[[ Material provided, beginning ]]
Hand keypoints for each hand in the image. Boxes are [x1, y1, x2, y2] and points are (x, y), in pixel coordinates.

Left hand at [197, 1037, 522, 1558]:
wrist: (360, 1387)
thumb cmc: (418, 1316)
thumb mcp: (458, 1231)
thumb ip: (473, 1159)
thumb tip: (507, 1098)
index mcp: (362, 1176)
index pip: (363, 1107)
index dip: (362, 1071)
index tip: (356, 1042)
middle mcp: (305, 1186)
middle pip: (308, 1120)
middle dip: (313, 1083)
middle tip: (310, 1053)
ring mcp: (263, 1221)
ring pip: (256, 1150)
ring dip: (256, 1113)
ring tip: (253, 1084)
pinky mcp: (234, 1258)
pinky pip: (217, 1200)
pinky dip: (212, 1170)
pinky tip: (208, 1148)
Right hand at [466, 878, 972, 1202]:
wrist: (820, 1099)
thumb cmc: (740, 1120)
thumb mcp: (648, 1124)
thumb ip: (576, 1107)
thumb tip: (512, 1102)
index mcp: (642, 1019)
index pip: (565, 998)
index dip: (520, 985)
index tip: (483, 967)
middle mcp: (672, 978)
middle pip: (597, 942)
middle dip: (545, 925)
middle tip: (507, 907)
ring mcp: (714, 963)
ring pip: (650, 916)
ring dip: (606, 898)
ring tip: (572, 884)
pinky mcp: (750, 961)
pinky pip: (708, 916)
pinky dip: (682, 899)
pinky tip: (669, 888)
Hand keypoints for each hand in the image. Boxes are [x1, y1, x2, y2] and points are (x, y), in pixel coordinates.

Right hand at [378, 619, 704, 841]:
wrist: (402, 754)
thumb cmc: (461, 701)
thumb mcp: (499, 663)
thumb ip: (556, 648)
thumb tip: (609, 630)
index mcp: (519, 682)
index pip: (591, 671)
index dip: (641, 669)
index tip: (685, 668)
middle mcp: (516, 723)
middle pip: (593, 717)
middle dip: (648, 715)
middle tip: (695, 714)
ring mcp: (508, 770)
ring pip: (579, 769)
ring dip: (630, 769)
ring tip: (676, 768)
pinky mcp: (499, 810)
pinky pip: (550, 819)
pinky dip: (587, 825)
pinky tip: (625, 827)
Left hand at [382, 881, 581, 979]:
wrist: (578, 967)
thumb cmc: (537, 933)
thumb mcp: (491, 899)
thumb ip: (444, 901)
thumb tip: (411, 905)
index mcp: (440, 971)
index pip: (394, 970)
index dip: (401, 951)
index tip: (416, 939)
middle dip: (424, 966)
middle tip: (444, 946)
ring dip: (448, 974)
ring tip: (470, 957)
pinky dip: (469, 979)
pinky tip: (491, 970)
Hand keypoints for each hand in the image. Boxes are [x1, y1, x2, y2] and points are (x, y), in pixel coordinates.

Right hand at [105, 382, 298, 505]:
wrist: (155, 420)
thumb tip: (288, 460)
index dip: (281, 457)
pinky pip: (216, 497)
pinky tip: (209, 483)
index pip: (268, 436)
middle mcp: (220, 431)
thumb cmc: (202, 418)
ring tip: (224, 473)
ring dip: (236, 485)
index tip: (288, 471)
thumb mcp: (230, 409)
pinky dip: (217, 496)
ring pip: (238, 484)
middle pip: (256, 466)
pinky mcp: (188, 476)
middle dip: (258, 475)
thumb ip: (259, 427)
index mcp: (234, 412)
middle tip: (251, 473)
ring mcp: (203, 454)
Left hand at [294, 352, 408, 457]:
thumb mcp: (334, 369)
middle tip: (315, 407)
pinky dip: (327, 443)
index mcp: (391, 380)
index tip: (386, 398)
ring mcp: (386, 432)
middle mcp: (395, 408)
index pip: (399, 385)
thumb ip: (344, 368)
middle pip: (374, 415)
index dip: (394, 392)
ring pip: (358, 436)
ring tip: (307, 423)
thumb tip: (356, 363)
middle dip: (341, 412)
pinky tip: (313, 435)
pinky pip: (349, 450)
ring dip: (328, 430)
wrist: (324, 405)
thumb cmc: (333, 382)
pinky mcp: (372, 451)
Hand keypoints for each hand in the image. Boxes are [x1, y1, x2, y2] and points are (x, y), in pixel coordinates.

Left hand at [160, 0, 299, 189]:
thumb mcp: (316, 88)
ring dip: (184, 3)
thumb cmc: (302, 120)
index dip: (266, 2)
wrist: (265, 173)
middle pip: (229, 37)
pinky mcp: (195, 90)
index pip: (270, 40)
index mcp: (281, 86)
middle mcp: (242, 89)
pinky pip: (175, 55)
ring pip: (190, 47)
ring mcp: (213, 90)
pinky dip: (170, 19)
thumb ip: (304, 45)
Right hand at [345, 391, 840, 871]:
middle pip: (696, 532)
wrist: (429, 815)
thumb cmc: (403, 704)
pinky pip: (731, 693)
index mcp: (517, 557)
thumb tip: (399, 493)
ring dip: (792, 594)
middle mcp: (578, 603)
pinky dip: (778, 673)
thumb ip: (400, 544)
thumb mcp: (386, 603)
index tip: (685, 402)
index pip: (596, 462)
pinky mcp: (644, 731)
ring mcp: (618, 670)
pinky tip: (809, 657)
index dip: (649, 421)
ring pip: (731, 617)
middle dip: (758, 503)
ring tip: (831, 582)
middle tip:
[[ Material provided, end ]]
Your goal: Output the entries exactly. Leave nothing out.

Exercise result:
Hand keypoints for each hand in the image. Boxes are [x1, y1, x2, y2] and points are (x, y), in pixel coordinates.

Left hand at [197, 1037, 522, 1558]:
wrist: (360, 1387)
thumb cmc: (418, 1316)
thumb mcp: (458, 1231)
thumb ip: (473, 1159)
thumb tip: (507, 1098)
index mcp: (362, 1176)
index pip: (363, 1107)
index dip: (362, 1071)
index tip: (356, 1042)
middle mcp: (305, 1186)
middle pip: (308, 1120)
middle dip: (313, 1083)
middle tip: (310, 1053)
ring mcp: (263, 1221)
ring pip: (256, 1150)
ring dip: (256, 1113)
ring tip: (253, 1084)
pinky mcp: (234, 1258)
pinky pip: (217, 1200)
pinky dip: (212, 1170)
pinky tip: (208, 1148)
Right hand at [466, 878, 972, 1202]:
wrist: (820, 1099)
thumb cmc: (740, 1120)
thumb mcp: (648, 1124)
thumb ip: (576, 1107)
thumb tip: (512, 1102)
index mcp: (642, 1019)
index pip: (565, 998)
index dip: (520, 985)
index tip: (483, 967)
middle mcp: (672, 978)
middle pip: (597, 942)
middle dip: (545, 925)
middle tip: (507, 907)
ring mcp: (714, 963)
ring pip: (650, 916)
ring dip: (606, 898)
ring tip: (572, 884)
pinky mcp: (750, 961)
pinky pip: (708, 916)
pinky dip: (682, 899)
pinky tip: (669, 888)
Hand keypoints for each hand in the image. Boxes are [x1, y1, x2, y2] and points are (x, y), in pixel coordinates.

Right hand at [378, 619, 704, 841]:
wrist: (402, 754)
thumb cmc: (461, 701)
thumb mcp: (499, 663)
thumb ip: (556, 648)
thumb tip: (609, 630)
index mcp: (519, 682)
index pip: (591, 671)
index dip: (641, 669)
index tip: (685, 668)
middle mcp: (516, 723)
middle pip: (593, 717)
middle dip: (648, 715)
middle tip: (695, 714)
ring mcp: (508, 770)
ring pip: (579, 769)
ring dip: (630, 769)
ring tip: (676, 768)
pinky mcp: (499, 810)
pinky pip: (550, 819)
pinky dip: (587, 825)
pinky tip: (625, 827)
Left hand at [382, 881, 581, 979]:
wrist: (578, 967)
thumb cmc: (537, 933)
thumb mcp: (491, 899)
thumb ip: (444, 901)
thumb tip: (411, 905)
index mcp: (440, 971)
index pip: (394, 970)
index dip: (401, 951)
index tip: (416, 939)
middle dip: (424, 966)
middle tip: (444, 946)
ring dip: (448, 974)
ring tip: (470, 957)
pinky dip: (469, 979)
pinky tip: (491, 970)
Hand keypoints for each hand in the image. Boxes are [x1, y1, x2, y2] and points are (x, y), in pixel coordinates.

Right hand at [105, 382, 298, 505]:
wrist: (155, 420)
thumb tip: (288, 460)
index dip: (281, 457)
pinky pip: (216, 497)
pinky tip: (209, 483)
index pip: (268, 436)
middle mcp: (220, 431)
thumb cmc: (202, 418)
ring tip: (224, 473)
ring dip: (236, 485)
index tip: (288, 471)
thumb mcp: (230, 409)
pinky dip: (217, 496)
ring pip: (238, 484)
middle pip: (256, 466)
pinky mcp: (188, 476)
middle dip: (258, 475)
thumb ip: (259, 427)
index mcp: (234, 412)
middle tip: (251, 473)
ring mcp: (203, 454)
Left hand at [294, 352, 408, 457]:
thumb mcp: (334, 369)
middle tip: (315, 407)
pinky dip: (327, 443)
index mcp: (391, 380)
index tip: (386, 398)
ring mcp: (386, 432)
middle mcp: (395, 408)
index pip: (399, 385)
thumb ip: (344, 368)
middle pip: (374, 415)
index dip: (394, 392)
ring pip: (358, 436)
ring tip: (307, 423)
thumb tip: (356, 363)
middle dip: (341, 412)
pinky tip: (313, 435)
pinky pip: (349, 450)
ring dip: (328, 430)
wrist: (324, 405)
thumb cmc: (333, 382)
pinky mcp: (372, 451)
Hand keypoints for each hand in the image. Boxes are [x1, y1, x2, y2] and points are (x, y), in pixel coordinates.

Left hand at [160, 0, 299, 189]:
thumb mcp: (316, 88)
ring dip: (184, 3)
thumb cmc: (302, 120)
index dip: (266, 2)
wrist: (265, 173)
middle pip: (229, 37)
pinky mcp: (195, 90)
index pip: (270, 40)
index mcp: (281, 86)
middle mcp: (242, 89)
pinky pip: (175, 55)
ring pip: (190, 47)
ring mcp: (213, 90)
pinky dip: (170, 19)
thumb ip: (304, 45)
Right hand at [345, 391, 840, 871]:
middle pip: (696, 532)
wrist: (429, 815)
thumb cmc: (403, 704)
pinky pip: (731, 693)
index mcp: (517, 557)
thumb tip: (399, 493)
ring dip: (792, 594)
middle mcp: (578, 603)
pinky dip: (778, 673)
thumb ip: (400, 544)
thumb mcp: (386, 603)
index tip: (685, 402)
index pip: (596, 462)
pinky mcp: (644, 731)
ring mcp: (618, 670)
pinky tip: (809, 657)
index dip: (649, 421)
ring pip: (731, 617)
middle dip: (758, 503)
ring tip: (831, 582)
middle tip:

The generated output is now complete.